Kawerna: Gazeta Fantastyczna
MEDIA
Kategorie: Ze świata

NEWS: Star Wars jako horror? Gilroy: „To się dzieje”

Wbrew pozorom to nie żart – Lucasfilm naprawdę rozwija projekt grozy osadzony w świecie Gwiezdnych wojen. Informację tę potwierdził Tony Gilroy, twórca Andora i ratownik Łotra 1, podczas premiery drugiego sezonu serialu.

„Oni to robią. Myślę, że to jest w produkcji, tak” – powiedział Gilroy zapytany przez Business Insider o swój wcześniejszy komentarz, w którym rzucił pomysł na komedię z trzema kamerami albo horror w uniwersum Star Wars. Żart? Niekoniecznie. „Żartowałem tylko z tej komedii. Ale horror? To chyba już się dzieje.”

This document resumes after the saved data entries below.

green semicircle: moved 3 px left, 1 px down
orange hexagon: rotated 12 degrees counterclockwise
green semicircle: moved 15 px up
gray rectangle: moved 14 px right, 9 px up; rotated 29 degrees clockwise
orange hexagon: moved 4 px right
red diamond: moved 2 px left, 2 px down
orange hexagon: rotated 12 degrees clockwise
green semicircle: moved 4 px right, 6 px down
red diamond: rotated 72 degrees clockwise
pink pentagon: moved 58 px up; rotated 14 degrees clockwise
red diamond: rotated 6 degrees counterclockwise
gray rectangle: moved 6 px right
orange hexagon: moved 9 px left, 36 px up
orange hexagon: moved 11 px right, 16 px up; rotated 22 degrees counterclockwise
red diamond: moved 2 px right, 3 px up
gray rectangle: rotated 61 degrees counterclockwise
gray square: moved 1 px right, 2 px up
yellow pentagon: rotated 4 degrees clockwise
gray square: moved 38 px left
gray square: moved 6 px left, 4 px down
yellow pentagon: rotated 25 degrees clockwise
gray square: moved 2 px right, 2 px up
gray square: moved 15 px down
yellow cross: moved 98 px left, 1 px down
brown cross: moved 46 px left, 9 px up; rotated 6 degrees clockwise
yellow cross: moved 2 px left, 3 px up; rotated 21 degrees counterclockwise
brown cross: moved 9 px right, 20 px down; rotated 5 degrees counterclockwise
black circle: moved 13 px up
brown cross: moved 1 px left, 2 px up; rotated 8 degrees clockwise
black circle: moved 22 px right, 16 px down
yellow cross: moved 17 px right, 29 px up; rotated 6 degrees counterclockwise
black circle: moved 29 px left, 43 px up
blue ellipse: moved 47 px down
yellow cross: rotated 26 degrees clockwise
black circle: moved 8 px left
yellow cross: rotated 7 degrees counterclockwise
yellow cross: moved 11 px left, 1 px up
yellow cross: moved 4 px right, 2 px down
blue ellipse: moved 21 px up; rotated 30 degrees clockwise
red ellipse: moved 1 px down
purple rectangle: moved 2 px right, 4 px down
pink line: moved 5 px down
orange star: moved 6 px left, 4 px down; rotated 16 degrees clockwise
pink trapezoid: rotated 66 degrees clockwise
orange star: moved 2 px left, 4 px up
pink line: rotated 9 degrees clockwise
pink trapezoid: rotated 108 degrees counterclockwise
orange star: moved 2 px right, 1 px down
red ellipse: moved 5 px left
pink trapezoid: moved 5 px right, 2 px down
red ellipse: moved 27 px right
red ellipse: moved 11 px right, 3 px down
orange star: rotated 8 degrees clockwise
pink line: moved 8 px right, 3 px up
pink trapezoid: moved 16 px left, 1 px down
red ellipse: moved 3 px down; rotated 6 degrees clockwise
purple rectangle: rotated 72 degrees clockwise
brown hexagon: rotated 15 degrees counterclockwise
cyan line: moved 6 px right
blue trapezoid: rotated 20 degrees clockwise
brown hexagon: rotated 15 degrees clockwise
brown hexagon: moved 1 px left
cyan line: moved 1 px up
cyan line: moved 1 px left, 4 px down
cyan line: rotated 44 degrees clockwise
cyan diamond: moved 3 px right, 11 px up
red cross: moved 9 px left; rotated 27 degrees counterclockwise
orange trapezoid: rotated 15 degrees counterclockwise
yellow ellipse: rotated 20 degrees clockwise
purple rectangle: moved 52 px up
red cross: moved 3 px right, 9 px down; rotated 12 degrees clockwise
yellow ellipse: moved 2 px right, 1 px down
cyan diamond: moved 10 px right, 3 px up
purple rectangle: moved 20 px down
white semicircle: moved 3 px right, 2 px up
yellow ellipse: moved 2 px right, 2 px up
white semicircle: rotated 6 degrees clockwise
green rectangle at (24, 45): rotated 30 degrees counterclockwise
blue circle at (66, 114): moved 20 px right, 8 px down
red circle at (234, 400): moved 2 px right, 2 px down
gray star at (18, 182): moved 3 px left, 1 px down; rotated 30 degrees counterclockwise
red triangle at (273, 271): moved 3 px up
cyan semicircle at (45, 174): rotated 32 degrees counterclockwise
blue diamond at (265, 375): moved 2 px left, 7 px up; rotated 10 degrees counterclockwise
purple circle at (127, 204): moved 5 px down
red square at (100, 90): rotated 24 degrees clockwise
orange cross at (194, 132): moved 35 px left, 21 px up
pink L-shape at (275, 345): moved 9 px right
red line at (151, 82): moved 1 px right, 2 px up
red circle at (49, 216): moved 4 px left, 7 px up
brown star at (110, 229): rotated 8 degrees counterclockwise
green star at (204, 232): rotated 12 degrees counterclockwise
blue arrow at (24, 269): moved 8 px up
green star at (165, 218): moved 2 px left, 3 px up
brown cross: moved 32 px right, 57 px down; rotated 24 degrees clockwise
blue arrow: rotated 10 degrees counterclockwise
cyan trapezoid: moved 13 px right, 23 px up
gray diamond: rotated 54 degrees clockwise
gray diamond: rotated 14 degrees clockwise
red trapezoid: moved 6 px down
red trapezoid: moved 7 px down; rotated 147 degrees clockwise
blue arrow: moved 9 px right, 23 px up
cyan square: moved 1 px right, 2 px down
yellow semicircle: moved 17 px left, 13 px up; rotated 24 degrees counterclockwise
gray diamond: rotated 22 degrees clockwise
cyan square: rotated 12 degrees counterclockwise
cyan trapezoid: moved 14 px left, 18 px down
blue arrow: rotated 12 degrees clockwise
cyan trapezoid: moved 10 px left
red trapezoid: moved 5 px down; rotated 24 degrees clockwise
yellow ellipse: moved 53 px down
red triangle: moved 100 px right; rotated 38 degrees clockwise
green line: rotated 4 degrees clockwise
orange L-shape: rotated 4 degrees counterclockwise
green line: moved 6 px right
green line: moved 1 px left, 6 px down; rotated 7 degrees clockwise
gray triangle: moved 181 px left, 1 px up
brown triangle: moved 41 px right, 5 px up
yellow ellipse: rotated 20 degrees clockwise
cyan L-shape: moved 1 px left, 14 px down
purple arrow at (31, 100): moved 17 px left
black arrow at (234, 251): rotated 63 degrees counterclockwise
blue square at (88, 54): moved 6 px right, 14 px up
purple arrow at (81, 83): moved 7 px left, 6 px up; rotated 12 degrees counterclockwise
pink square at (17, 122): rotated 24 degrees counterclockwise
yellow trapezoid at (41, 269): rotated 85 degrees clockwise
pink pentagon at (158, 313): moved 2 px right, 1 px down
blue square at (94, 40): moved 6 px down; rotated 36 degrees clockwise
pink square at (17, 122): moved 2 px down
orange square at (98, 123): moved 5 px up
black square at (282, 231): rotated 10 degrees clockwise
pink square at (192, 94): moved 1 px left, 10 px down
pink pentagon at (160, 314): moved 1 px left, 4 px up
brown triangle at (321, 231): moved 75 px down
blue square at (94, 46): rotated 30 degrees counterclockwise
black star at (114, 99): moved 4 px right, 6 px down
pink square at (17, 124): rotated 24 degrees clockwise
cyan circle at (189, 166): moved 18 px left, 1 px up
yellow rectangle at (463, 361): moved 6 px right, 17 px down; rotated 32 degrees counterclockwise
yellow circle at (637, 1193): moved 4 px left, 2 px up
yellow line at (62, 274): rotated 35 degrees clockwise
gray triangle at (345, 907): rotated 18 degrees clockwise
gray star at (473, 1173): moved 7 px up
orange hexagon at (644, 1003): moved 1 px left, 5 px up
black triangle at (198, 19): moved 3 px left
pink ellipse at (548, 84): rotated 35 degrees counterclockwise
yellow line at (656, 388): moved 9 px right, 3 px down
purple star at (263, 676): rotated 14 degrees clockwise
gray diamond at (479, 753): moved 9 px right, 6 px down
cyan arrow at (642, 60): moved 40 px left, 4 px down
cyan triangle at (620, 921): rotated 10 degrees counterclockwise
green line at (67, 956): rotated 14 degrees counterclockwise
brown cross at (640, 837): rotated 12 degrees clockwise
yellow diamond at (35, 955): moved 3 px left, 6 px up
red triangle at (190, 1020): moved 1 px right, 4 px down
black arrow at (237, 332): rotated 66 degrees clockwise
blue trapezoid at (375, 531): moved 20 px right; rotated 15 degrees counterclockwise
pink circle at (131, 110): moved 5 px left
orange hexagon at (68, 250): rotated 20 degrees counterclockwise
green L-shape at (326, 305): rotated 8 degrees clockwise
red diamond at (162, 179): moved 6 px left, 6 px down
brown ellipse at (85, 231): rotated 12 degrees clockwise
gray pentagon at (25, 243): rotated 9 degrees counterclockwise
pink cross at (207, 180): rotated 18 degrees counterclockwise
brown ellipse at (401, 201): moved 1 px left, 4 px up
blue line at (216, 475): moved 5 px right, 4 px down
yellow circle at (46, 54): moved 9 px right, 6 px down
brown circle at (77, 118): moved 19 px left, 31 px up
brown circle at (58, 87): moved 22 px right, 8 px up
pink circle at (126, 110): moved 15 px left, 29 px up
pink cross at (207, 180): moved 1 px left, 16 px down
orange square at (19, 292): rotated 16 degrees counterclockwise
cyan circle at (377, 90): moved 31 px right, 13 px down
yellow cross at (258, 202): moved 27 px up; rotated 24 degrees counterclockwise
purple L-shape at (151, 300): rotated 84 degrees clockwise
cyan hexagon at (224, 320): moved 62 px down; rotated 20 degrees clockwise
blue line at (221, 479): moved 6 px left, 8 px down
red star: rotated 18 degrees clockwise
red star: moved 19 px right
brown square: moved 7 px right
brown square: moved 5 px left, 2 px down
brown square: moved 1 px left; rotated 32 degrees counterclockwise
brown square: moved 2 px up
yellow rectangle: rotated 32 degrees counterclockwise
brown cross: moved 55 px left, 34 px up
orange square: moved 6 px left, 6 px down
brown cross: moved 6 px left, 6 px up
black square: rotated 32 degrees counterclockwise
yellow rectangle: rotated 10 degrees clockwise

Choć Gilroy nie zdradził, czy chodzi o film kinowy czy serial Disney+, fakt, że Lucasfilm pracuje nad horrorem, to nowy, zaskakujący kierunek dla marki – szczególnie, że Andor był chwalony właśnie za poważniejszy, dojrzały ton.

Czy będzie to opowieść o Sithach? A może „Star Wars zombie”? Nie byłoby to bez precedensu: w książkach takie wątki już istnieją, m.in. w powieści Death Troopers Joe Schriebera – o wirusie, który reanimuje martwych szturmowców. Inna, Red Harvest, opowiada o pochodzeniu zarazy w Akademii Sithów. A dla młodszych czytelników był cykl Galaxy of Fearczyli dosłownie Goosebumps w świecie Gwiezdnych wojen.

Na ten moment Lucasfilm ma w produkcji jedynie drugi sezon Ahsoki i nadchodzący sezon 2 Andora (premiera już 22 kwietnia, pierwsze trzy odcinki na start), więc nowy horrorowy projekt mógłby idealnie uzupełnić ofertę – świeży gatunkowo, mroczny i nieoczywisty.

A jeśli mają odwagę eksplorować Mroczną Stronę tak, jak należy – to niech będą zombie, Sithowie i mrok. W końcu „Gwiezdne wojny” to nie tylko nadzieja i rebelia – to też strach przed tym, co kryje się w cieniu Mocy.